(Page-level text extractions)
====================

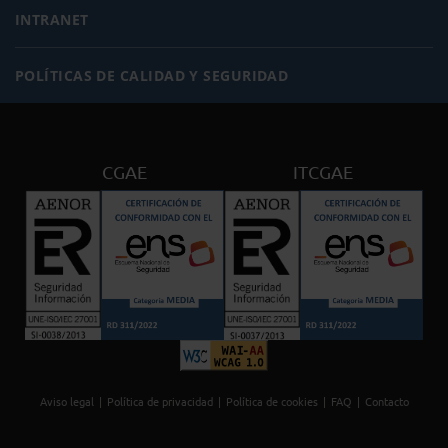
INTRANET
POLÍTICAS DE CALIDAD Y SEGURIDAD
CGAE
ITCGAE
Aviso legal
Política de privacidad
Política de cookies
FAQ
Contacto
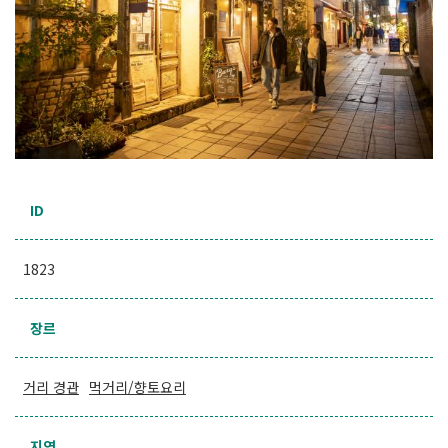
ID
1823
장르
거리 경관
먹거리/향토요리
지역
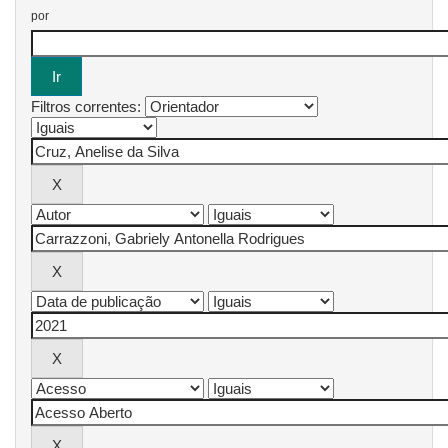
por
Filtros correntes:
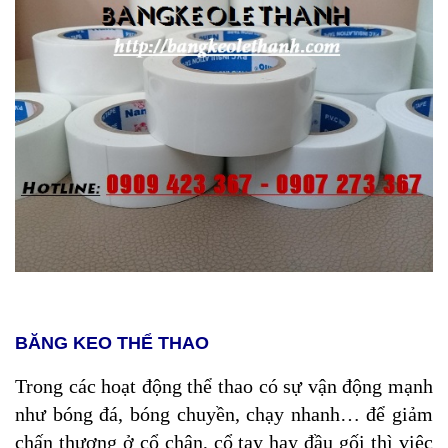
BĂNG KEO THỂ THAO
Trong các hoạt động thể thao có sự vận động mạnh
như bóng đá, bóng chuyền, chạy nhanh… để giảm
chấn thương ở cổ chân, cổ tay hay đầu gối thì việc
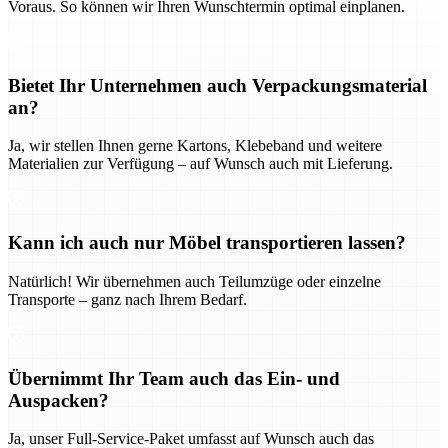
Voraus. So können wir Ihren Wunschtermin optimal einplanen.
Bietet Ihr Unternehmen auch Verpackungsmaterial
an?
Ja, wir stellen Ihnen gerne Kartons, Klebeband und weitere
Materialien zur Verfügung – auf Wunsch auch mit Lieferung.
Kann ich auch nur Möbel transportieren lassen?
Natürlich! Wir übernehmen auch Teilumzüge oder einzelne
Transporte – ganz nach Ihrem Bedarf.
Übernimmt Ihr Team auch das Ein- und
Auspacken?
Ja, unser Full-Service-Paket umfasst auf Wunsch auch das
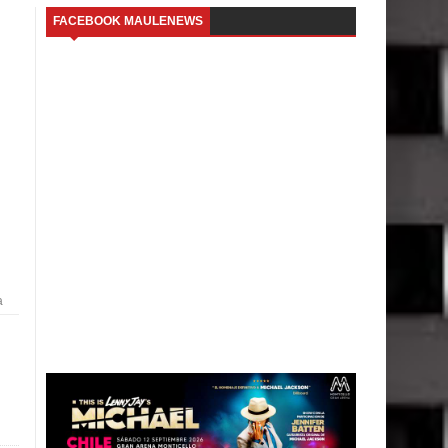
FACEBOOK MAULENEWS
a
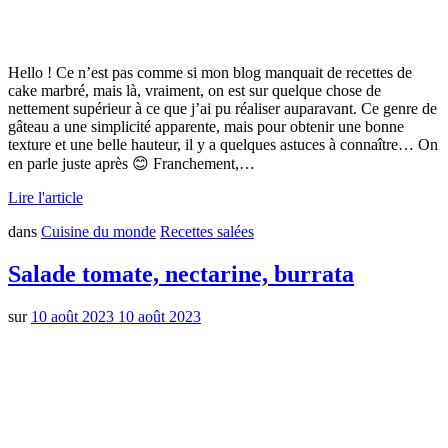
Hello ! Ce n’est pas comme si mon blog manquait de recettes de
cake marbré, mais là, vraiment, on est sur quelque chose de
nettement supérieur à ce que j’ai pu réaliser auparavant. Ce genre de
gâteau a une simplicité apparente, mais pour obtenir une bonne
texture et une belle hauteur, il y a quelques astuces à connaître… On
en parle juste après 😊 Franchement,…
Lire l'article
dans
Cuisine du monde
Recettes salées
Salade tomate, nectarine, burrata
sur
10 août 2023
10 août 2023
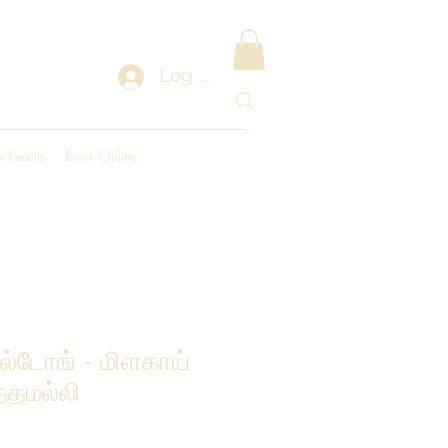
Log In
 Results
Book Online
ல்டோங் - மிளகாய்
்தமல்லி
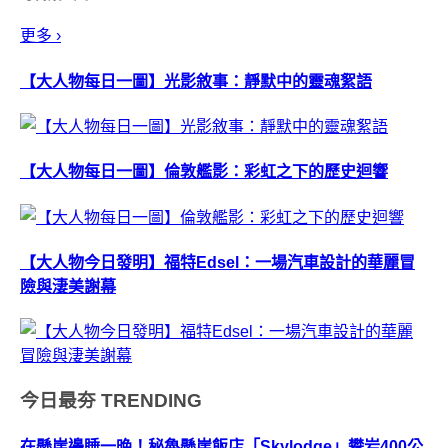
更多 ›
【大人物每日一圖】光影敘事：靜默中的靈魂絮語
【大人物每日一圖】倫敦艦影：彩虹之下的歷史迴響
【大人物今日發明】福特Edsel：一場汽車設計的華麗冒
險與淒美謝幕
今日最夯
TRENDING
在懸崖邊睡一晚！秘魯懸崖飯店「Skylodge」攀岩400公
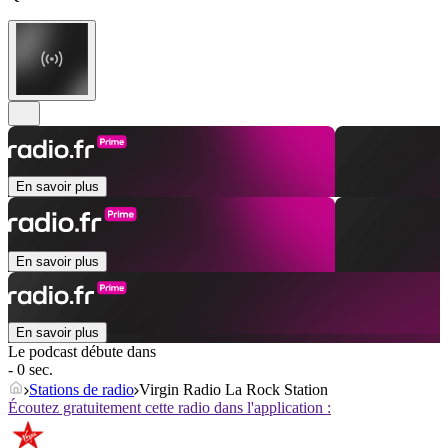
En savoir plus
En savoir plus
En savoir plus
Le podcast débute dans
- 0 sec.
Stations de radio
Virgin Radio La Rock Station
Écoutez gratuitement cette radio dans l'application :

====================

* **Request**:
Return every line of text in the records above verbatim, leaving out the pictures.

* **Result of this task**:
INTRANET
POLÍTICAS DE CALIDAD Y SEGURIDAD
CGAE
ITCGAE
Aviso legal
Política de privacidad
Política de cookies
FAQ
Contacto
ID
1823
장르
거리 경관
먹거리/향토요리
지역
por
Filtros correntes:
BĂNG KEO THỂ THAO
Trong các hoạt động thể thao có sự vận động mạnh
như bóng đá, bóng chuyền, chạy nhanh… để giảm
chấn thương ở cổ chân, cổ tay hay đầu gối thì việc
Voraus. So können wir Ihren Wunschtermin optimal einplanen.
Bietet Ihr Unternehmen auch Verpackungsmaterial
an?
Ja, wir stellen Ihnen gerne Kartons, Klebeband und weitere
Materialien zur Verfügung – auf Wunsch auch mit Lieferung.
Kann ich auch nur Möbel transportieren lassen?
Natürlich! Wir übernehmen auch Teilumzüge oder einzelne
Transporte – ganz nach Ihrem Bedarf.
Übernimmt Ihr Team auch das Ein- und
Auspacken?
Ja, unser Full-Service-Paket umfasst auf Wunsch auch das
FACEBOOK MAULENEWS
a
Hello ! Ce n’est pas comme si mon blog manquait de recettes de
cake marbré, mais là, vraiment, on est sur quelque chose de
nettement supérieur à ce que j’ai pu réaliser auparavant. Ce genre de
gâteau a une simplicité apparente, mais pour obtenir une bonne
texture et une belle hauteur, il y a quelques astuces à connaître… On
en parle juste après 😊 Franchement,…
Lire l'article
dans
Cuisine du monde
Recettes salées
Salade tomate, nectarine, burrata
sur
10 août 2023
10 août 2023
Log In
 Results
Book Online
ல்டோங் - மிளகாய்
்தமல்லி
更多 ›
【大人物每日一圖】光影敘事：靜默中的靈魂絮語
【大人物每日一圖】倫敦艦影：彩虹之下的歷史迴響
【大人物今日發明】福特Edsel：一場汽車設計的華麗冒
險與淒美謝幕
今日最夯
TRENDING
在懸崖邊睡一晚！秘魯懸崖飯店「Skylodge」攀岩400公
En savoir plus
En savoir plus
En savoir plus
Le podcast débute dans
- 0 sec.
Stations de radio
Virgin Radio La Rock Station
Écoutez gratuitement cette radio dans l'application :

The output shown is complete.